Hippocampal α-Synuclein in Dementia with Lewy Bodies Contributes to Memory Impairment and Is Consistent with Spread of Pathology

Abstract

Despite considerable research to uncover them, the anatomic and neuropathologic correlates of memory impairment in dementia with Lewy bodies (DLB) remain unclear. While some studies have implicated Lewy bodies in the neocortex, others have pointed to α-synuclein pathology in the hippocampus. We systematically examined hippocampal Lewy pathology and its distribution in hippocampal subfields in 95 clinically and neuropathologically characterized human cases of DLB, finding that α-synuclein pathology was highest in two hippocampal-related subregions: the CA2 subfield and the entorhinal cortex (EC). While the EC had numerous classic somatic Lewy bodies, CA2 contained mainly Lewy neurites in presumed axon terminals, suggesting the involvement of the EC → CA2 circuitry in the pathogenesis of DLB symptoms. Clinicopathological correlations with measures of verbal and visual memory supported a role for EC Lewy pathology, but not CA2, in causing these memory deficits. Lewy pathology in CA1-the main output region for CA2-correlated best with results from memory testing despite a milder pathology. This result indicates that CA1 may be more functionally relevant than CA2 in the context of memory impairment in DLB. These correlations remained significant after controlling for several factors, including concurrent Alzheimer's pathology (neuritic plaques and neurofibrillary tangles) and the interval between time of testing and time of death. Our data suggest that although hippocampal Lewy pathology in DLB is predominant in CA2 and EC, memory performance correlates most strongly with CA1 burden.SIGNIFICANCE STATEMENT This study provides a detailed neuropathologic analysis of hippocampal Lewy pathology in human patients with autopsy-confirmed dementia with Lewy bodies. The approach-informed by regional molecular markers, concurrent Alzheimer's pathology analysis, and relevant clinical data-helps tease out the relative contribution of Lewy pathology to memory dysfunction in the disease. Levels of Lewy pathology were found to be highest in the hippocampal CA2 subregion and entorhinal cortex, implicating a potentially overlooked circuit in disease pathogenesis. However, correlation with memory performance was strongest with CA1. This unexpected finding suggests that Lewy pathology must reach a critical burden across hippocampal circuitry to contribute to memory dysfunction beyond that related to other factors, notably coexisting Alzheimer's disease tau pathology.
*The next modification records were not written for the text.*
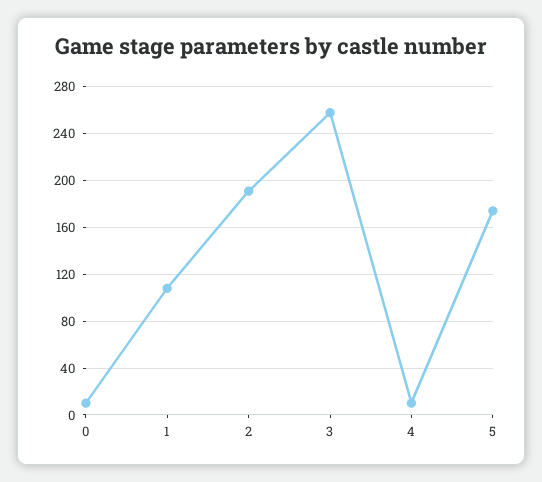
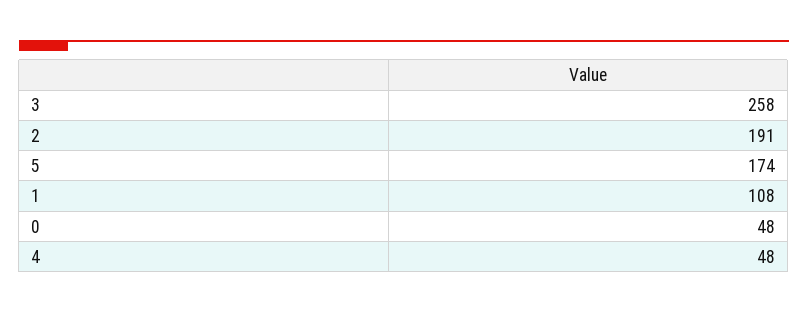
  {
-   "0": 10,
+   "0": 48,
    "1": 108,
    "2": 191,
    "3": 258,
-   "4": 10,
+   "4": 48,
    "5": 174
  }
Keywords: dementia with Lewy bodies; hippocampus; memory; spread; subregion; α-synuclein.

Figure 1.

Visualization of hippocampal Lewy pathology in DLB. A–D, Phospho-synuclein staining in a representative case reveals mostly Lewy neurites in CA2 (A), Lewy bodies with surrounding Lewy grains in entorhinal cortex (D), and lighter, mixed staining in CA1 in between (B, C). Insets show 4× and 20× magnification (H&E counterstain).

Figure 2.

Localization of Lewy neurite pathology using molecular markers. A, Lewy pathology, labeled by P-syn staining in green, localizes to CA2 mainly just beyond where mossy fibers from DG, labeled using calbindin in magenta, taper off (20× magnification composite). B, Confirmation using additional markers for mossy fibers and oligomeric α-synuclein: SLC30A3 (ZnT3) in magenta and Syn-O2 in green (20× magnification). C, Subcellular localization using CA2 marker SCGN in magenta and Syn-F2 in green (20× magnification composite, 20× maximum intensity projection for inset).

Figure 3.

Distribution and severity of Lewy pathology show differential regional involvement. A, Heat map of Lewy pathology in hippocampal subfields from DLB cases (n = 95) shows increased burden in area CA2 and entorhinal cortex. The DG is relatively free of pathology by comparison. The color-coded scale is based on average pathology rating per subregion. Major known hippocampal projections are displayed as solid lines, whereas the suspected EC–CA2 circuit is shown as a dashed line (hippocampal diagram adapted with permission from Yang et al., 2008). B, Graphical representation of heat map data. Sub, Subiculum. Error bars indicate ± SE.

Figure 4.

Increasing Lewy pathology burden is associated with decreasing memory performance. A, Relationship between ratings of CA1 Lewy pathology and score on the CVLT Trial 1–5 learning measure (added interpolation line). B, C, Relationship between ratings of CA1 Lewy pathology and score on the Visual Reproduction test in immediate (B) and delay (C) conditions. D, Relationship between ratings of entorhinal cortex Lewy pathology and score on the CVLT Trial 1–5 learning measure. Error bars indicate ± SE.